Following your logic, then, the local Priest, Pastor, Reverend, Parson, Rabbi, Imam etc. can be an avowed practicing homosexual, or an adulterer actively involved with another woman (or man, in the case of my denomination which has female priests), or drug addict, or alcoholic, or Satan worshipper on the side etc.

After all, we are all sinners. That shouldn’t have anything to do with our lives or what we want for ourselves, right? And all sins are the same. Having a lustful fantasy about a girl in your High School class is surely on the same par with actually raping her. Right?

Wrong.

There is a valid reservation on the part of society for accepting the notion of children raised in a homosexual environment. Hence the controversy.

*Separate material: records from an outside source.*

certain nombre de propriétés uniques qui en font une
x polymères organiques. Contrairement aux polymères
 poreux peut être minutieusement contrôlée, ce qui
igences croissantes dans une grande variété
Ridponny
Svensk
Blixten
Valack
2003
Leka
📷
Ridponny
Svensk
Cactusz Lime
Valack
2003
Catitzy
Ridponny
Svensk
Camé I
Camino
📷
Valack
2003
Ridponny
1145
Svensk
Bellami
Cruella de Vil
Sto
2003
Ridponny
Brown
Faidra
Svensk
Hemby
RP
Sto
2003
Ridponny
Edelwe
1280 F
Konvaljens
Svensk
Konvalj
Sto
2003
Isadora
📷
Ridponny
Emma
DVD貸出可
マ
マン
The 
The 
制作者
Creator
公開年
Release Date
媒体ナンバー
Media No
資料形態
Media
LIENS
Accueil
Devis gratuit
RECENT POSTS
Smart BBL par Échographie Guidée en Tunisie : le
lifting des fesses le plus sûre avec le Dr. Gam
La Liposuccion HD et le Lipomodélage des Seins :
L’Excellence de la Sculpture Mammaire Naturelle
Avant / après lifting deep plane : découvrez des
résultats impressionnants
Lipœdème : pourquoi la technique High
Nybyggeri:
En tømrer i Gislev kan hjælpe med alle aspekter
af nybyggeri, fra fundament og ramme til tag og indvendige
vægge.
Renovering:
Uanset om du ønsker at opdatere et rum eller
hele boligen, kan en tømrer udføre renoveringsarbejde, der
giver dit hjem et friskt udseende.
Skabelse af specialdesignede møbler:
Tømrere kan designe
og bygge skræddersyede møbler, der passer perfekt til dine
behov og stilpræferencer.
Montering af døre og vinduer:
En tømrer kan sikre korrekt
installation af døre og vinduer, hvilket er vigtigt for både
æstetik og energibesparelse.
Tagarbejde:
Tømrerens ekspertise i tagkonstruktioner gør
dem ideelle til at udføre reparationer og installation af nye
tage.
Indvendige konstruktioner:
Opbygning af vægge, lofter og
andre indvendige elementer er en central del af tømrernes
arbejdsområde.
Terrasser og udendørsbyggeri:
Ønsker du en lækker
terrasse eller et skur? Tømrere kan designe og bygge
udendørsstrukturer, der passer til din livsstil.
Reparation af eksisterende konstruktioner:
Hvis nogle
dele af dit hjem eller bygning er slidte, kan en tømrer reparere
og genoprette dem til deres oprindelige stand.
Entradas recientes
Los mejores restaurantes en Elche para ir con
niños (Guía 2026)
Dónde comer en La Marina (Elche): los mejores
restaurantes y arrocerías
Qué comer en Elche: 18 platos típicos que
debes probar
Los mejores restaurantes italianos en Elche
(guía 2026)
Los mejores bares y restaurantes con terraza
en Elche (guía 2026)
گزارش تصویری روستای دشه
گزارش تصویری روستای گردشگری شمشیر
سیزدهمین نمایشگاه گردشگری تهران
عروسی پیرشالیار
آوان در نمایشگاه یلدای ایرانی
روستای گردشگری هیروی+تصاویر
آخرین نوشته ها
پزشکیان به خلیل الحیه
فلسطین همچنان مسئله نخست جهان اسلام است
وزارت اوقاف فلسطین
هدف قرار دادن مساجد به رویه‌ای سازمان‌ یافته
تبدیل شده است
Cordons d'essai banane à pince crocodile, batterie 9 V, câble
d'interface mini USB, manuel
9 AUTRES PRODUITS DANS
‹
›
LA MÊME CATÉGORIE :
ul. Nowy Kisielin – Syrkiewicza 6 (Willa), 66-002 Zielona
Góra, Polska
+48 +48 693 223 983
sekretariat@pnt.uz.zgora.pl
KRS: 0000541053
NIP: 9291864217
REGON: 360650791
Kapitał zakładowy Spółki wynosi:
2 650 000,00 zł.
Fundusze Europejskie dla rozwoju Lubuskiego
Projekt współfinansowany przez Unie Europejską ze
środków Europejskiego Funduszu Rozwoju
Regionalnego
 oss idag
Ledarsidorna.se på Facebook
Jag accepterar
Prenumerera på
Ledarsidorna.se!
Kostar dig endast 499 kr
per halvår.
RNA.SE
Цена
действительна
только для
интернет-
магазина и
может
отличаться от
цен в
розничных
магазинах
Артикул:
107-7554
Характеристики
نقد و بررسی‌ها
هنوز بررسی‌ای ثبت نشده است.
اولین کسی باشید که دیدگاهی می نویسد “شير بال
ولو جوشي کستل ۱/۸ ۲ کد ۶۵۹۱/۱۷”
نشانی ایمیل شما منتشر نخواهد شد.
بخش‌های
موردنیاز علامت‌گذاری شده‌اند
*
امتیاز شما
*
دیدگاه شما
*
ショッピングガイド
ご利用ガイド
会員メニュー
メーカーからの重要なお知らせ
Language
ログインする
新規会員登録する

Obviously, homosexuals can’t reproduce. Therefore, they are a dying breed, so to speak. Allowing them to adopt children, who aren’t necessarily homosexual themselves, only threatens to expand the amount of human extinction. What I mean by this is, of course, assuming that the homosexual couple are able to proselytize the children in their care to adopt their homosexual lifestyle, We have now even more human being who will in the future die leaving no progeny. While it is quite possible for a child in this environment to grow up heterosexual, it is also possible that some children will grow up homosexual due to their exposure of what they are taught to be normal.

While I am no fan of Evolution per say, It seems quite obvious that in the interest of the preservation of the human race, homosexual indoctrination of children is probably not a good idea. I am all for their right to co-habitate. I draw the line at parenthood. A child needs both a mother and a father. That is nature’s way, and we would do well to respect it.

Anonymous said...

You know, all those so-called Christians you are addressing aren't gonna care what you or anyone else has to say about anything. They are always right, after all (bullshit, right).

They will all go home tonight, and every night, and perform the same routine: Drink all the booze, pop all the pills, sniff all the coke and beat the wife and kids. You better believe they will be in church on sunday, though.

WAT said...

Um, nicely written. U could've written Brokeback Mountain my friend!